I’m reading some “at-a-glance” promotional material for a major new network hardware product. There is a slight problem though. I can’t make heads or tails of it.
Certainly I can’t figure out what it’s trying to say either “at a glance” or after hours of technical study. This could be because I don’t have the necessary educational background to appreciate it – although I’m a smart guy, my formal education and my experience is in editing and writing.
But it is exactly that – my experience in editing and writing – that leads me to write this.
The problem is that this promotional material is packed with technical details presented without context. I couldn’t tell you anything particularly insightful regarding it, because it seems to be a bunch of buzzwords strung together. In the end, I’m having trouble figuring out what business problems this piece of hardware solves.
While no one would ask that technical material to make it more accessible but less accurate, there are ways of writing which provide context and enough information for the uninitiated to make informed decisions.
But tons of material which supposedly explains the benefit of IT products from scores of companies is written in a confusing manner which simply doesn’t make the information clear. These may be written for “the experts” but not everyone who needs to know about networking will have an expert’s level of comprehension of the subject. IT managers and CIOs are often generalists whose greatest skills are in management, rather than engineering, and it is IT managers and CIOs who have to decide what projects get funded and which ones do not.

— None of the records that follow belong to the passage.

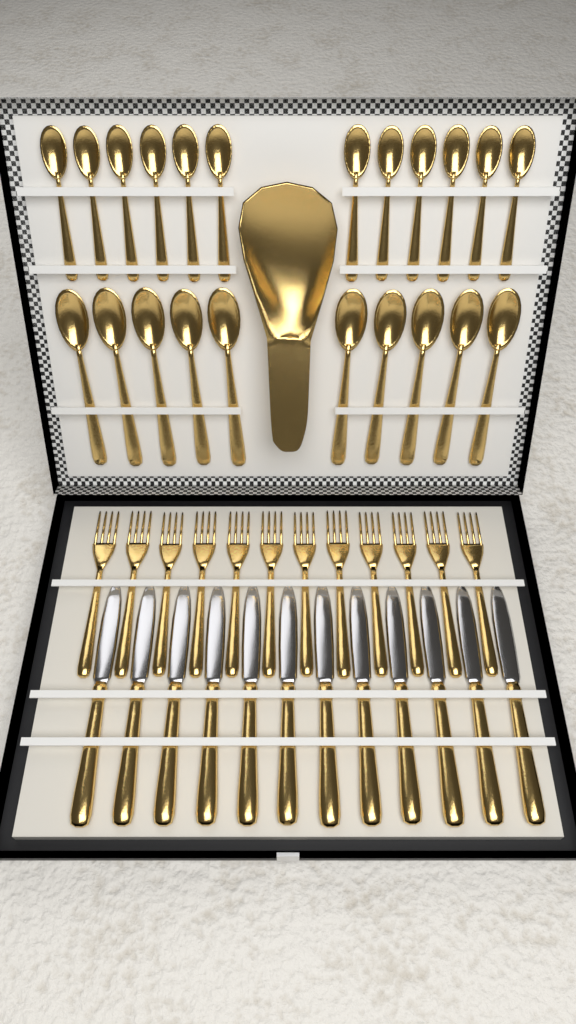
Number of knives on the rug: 12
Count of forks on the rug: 12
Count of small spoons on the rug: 12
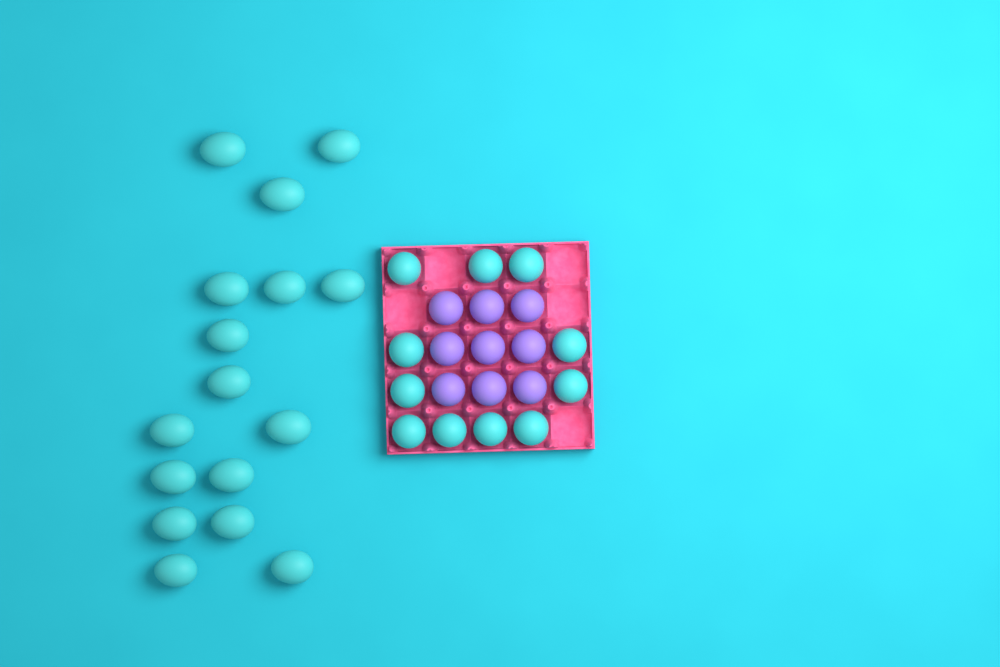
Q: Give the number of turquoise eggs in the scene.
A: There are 27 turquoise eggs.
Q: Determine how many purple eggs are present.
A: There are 9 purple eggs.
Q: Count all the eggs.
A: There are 36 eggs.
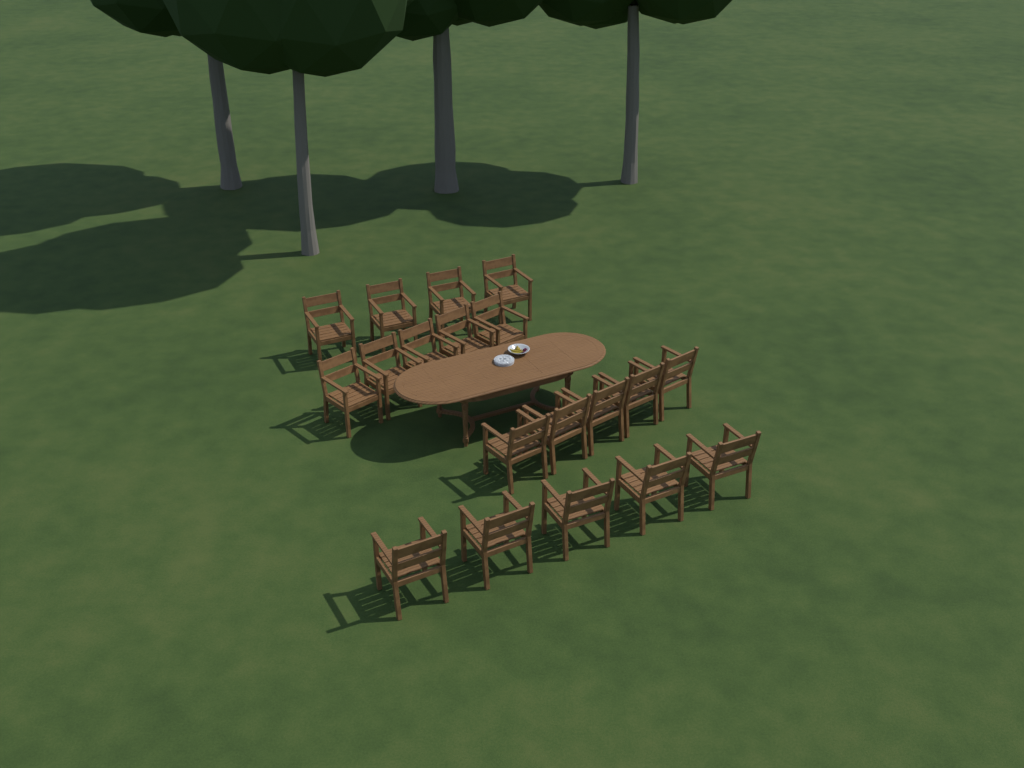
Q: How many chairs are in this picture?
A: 19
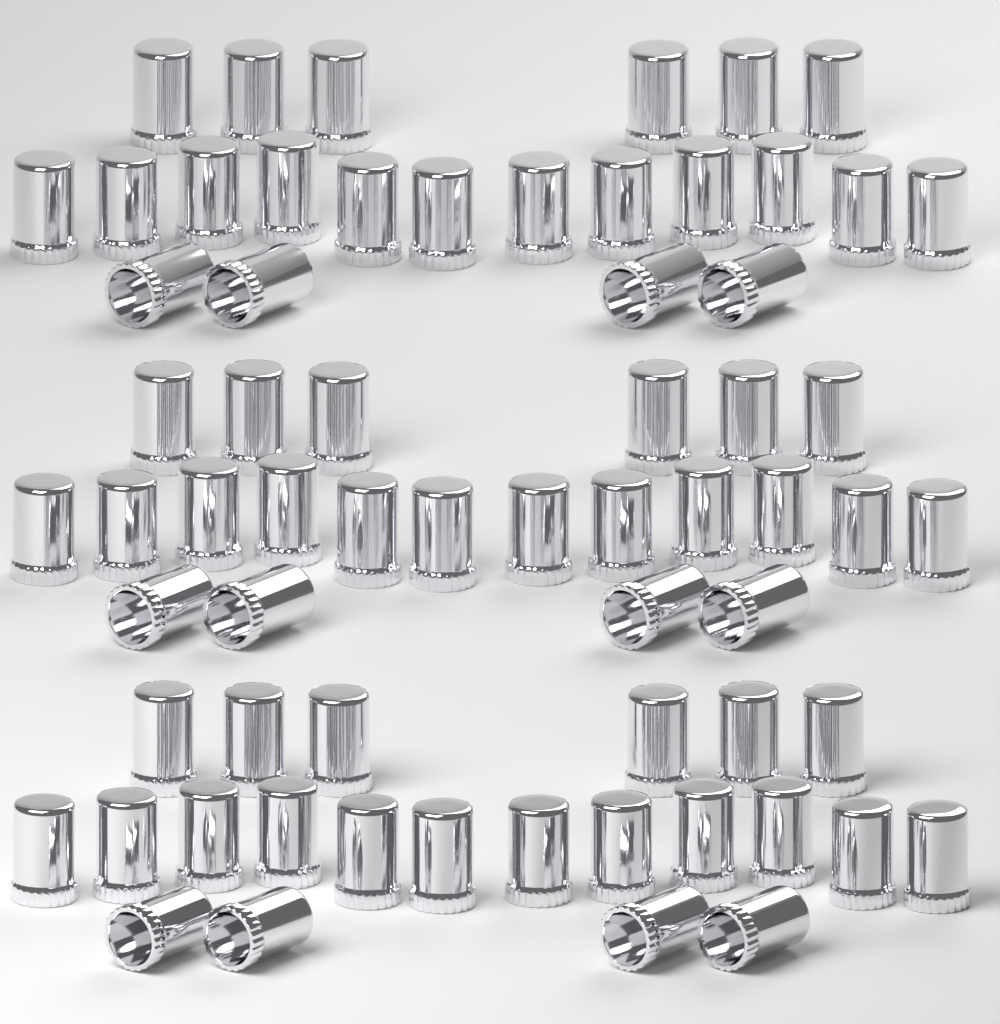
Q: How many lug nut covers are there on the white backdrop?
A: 66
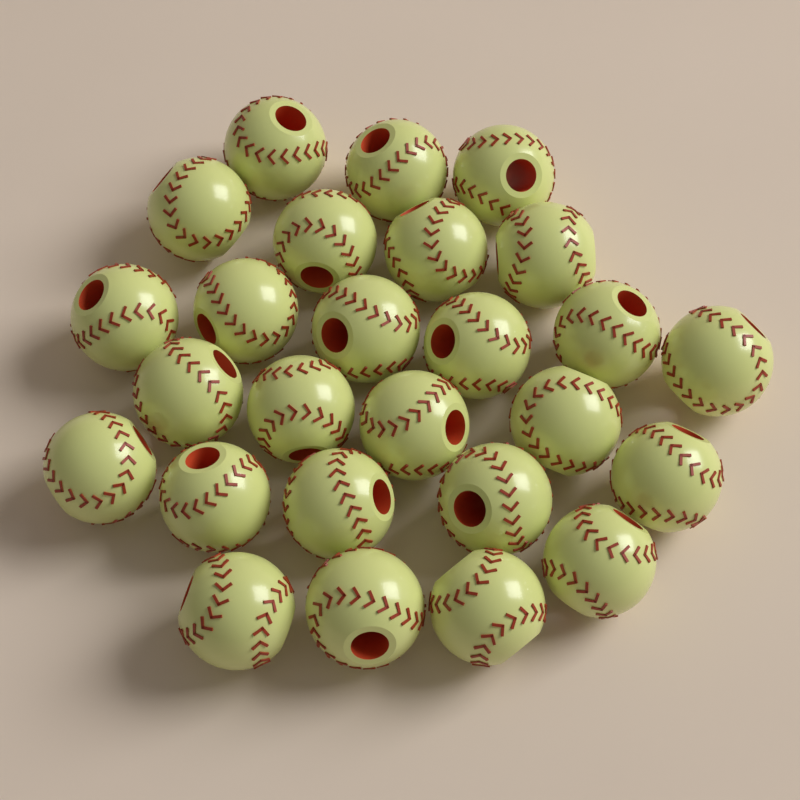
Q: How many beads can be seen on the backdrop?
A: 26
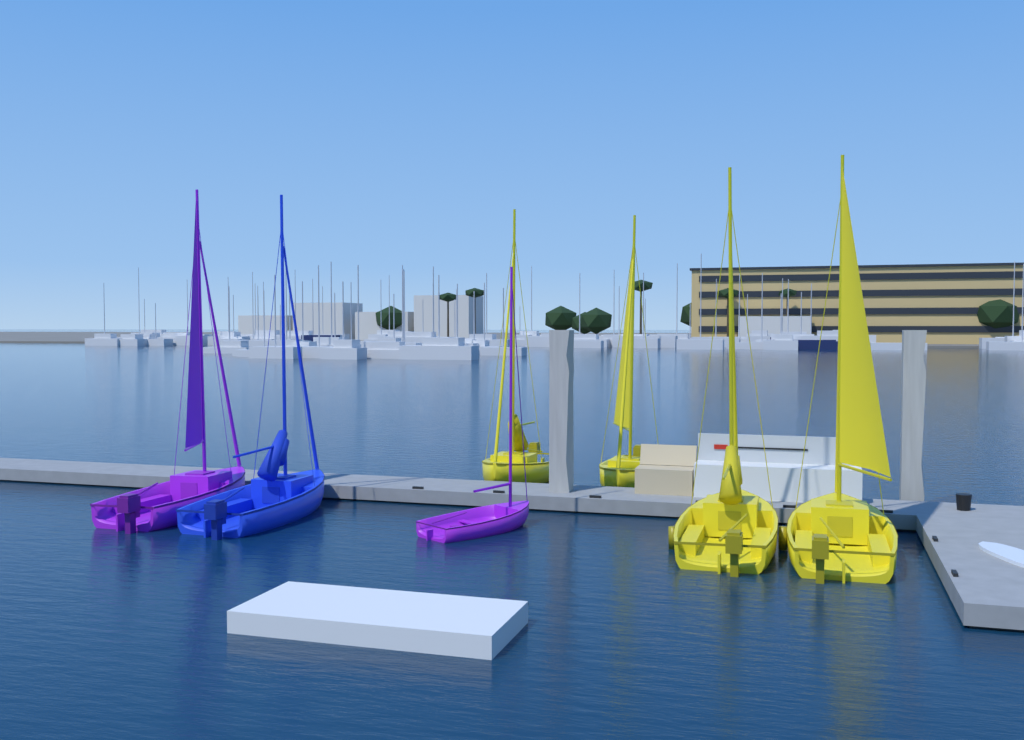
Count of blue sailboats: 1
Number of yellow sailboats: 4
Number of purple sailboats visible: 2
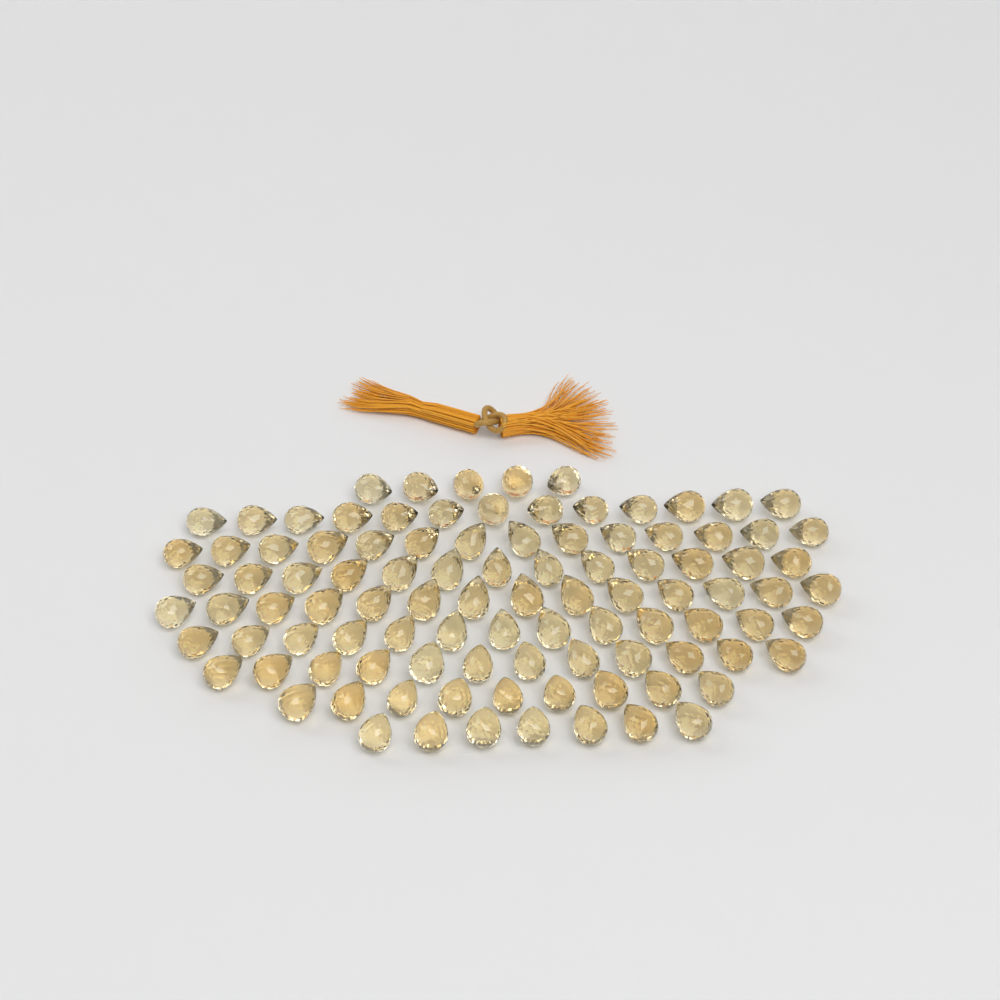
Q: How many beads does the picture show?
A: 100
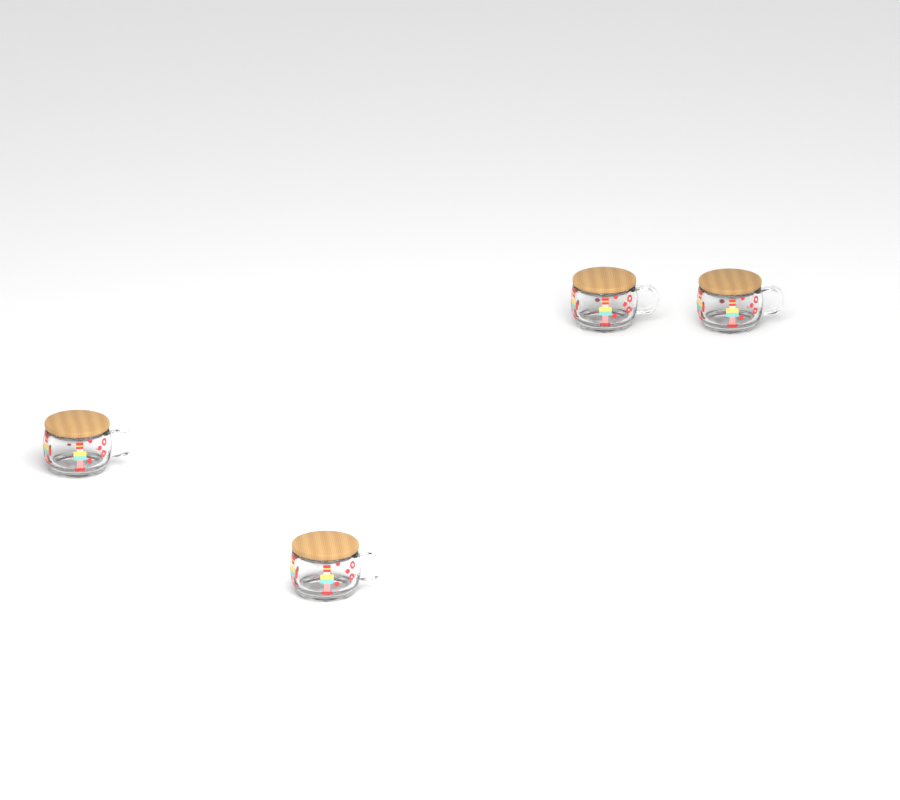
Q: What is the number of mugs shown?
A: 4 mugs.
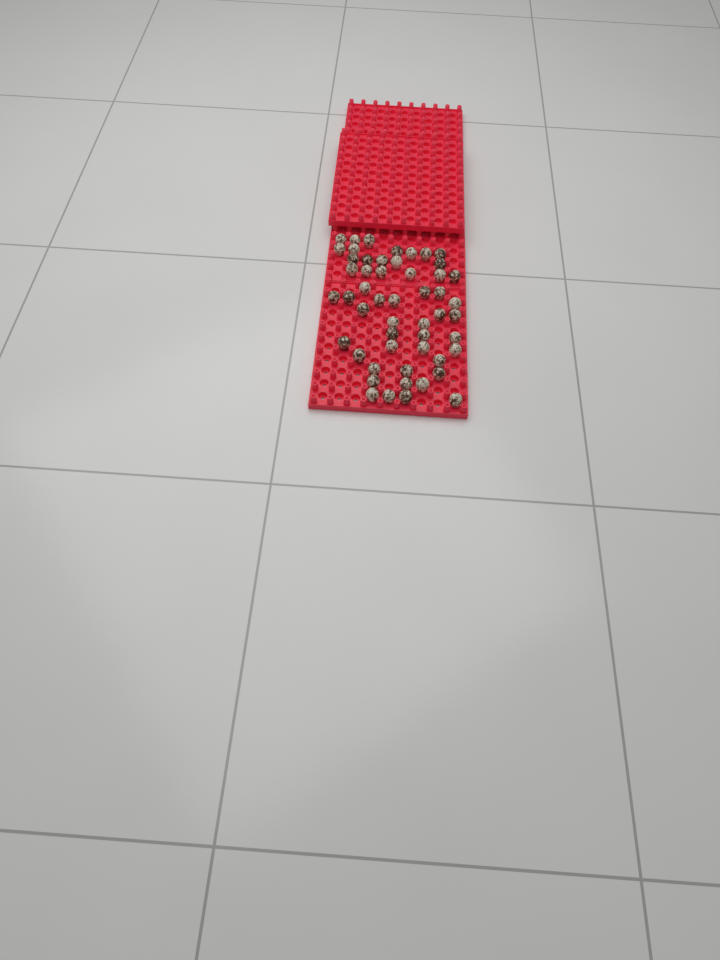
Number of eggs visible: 52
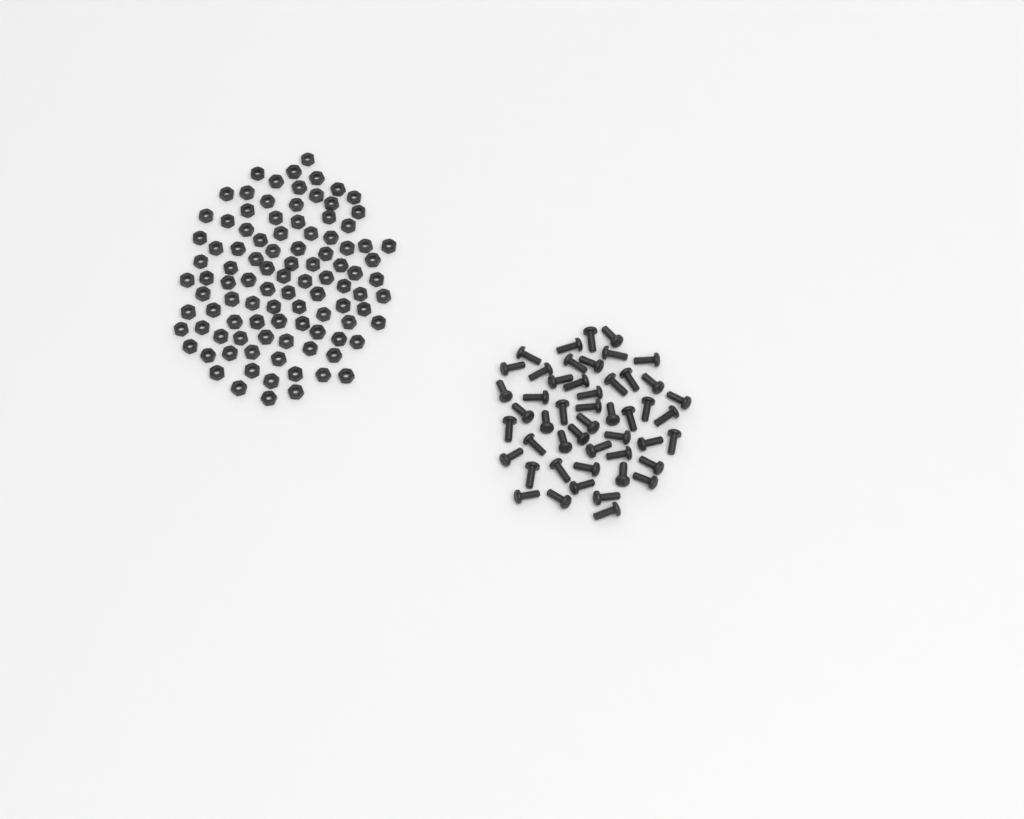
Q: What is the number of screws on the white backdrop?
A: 49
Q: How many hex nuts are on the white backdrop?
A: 100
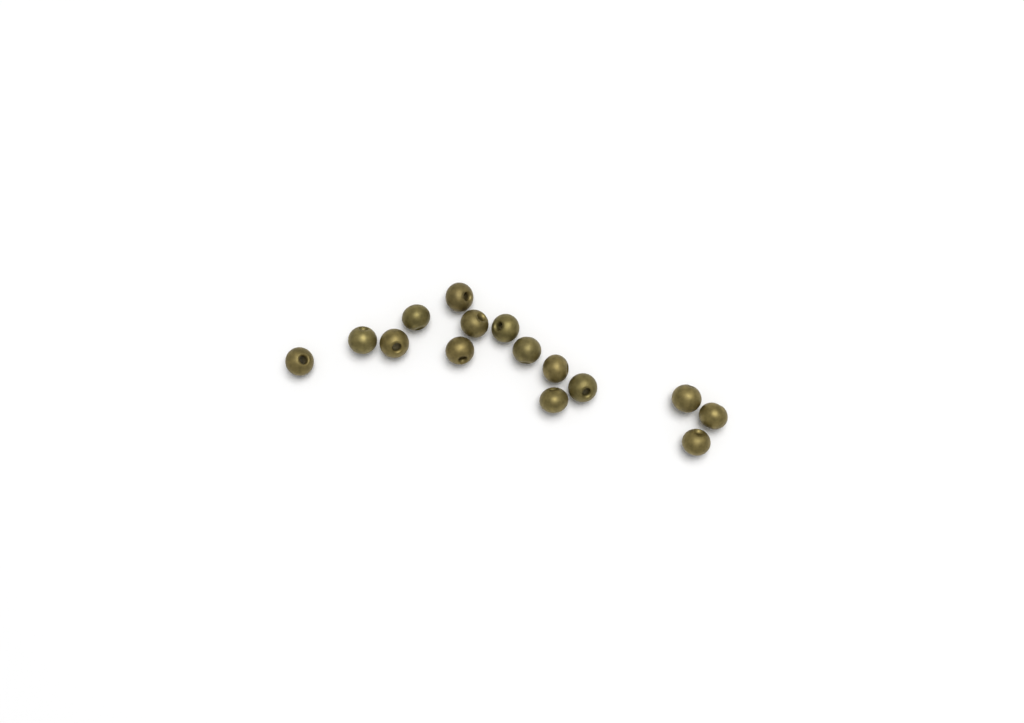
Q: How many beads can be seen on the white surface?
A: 15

IT executives are busy today with a whole host of problems. Infrastructure, Sarbanes-Oxley, Network Performance, Application Development… combine all of this with the belt-tightening of the predicted upcoming recession, and it becomes important to make your case with the absolute least amount of time and effort required by the person who makes the purchasing decisions. It’s critical in enterprise IT to explain things as simply as possible, and relate the information to the business.
At last year’s symposium, Joel Trammell, CEO of NetQoS, made communicating to IT executives a key part of his keynote address. It’s a well-established truism that if the CIO doesn’t have time to understand it, he’s not going to buy it.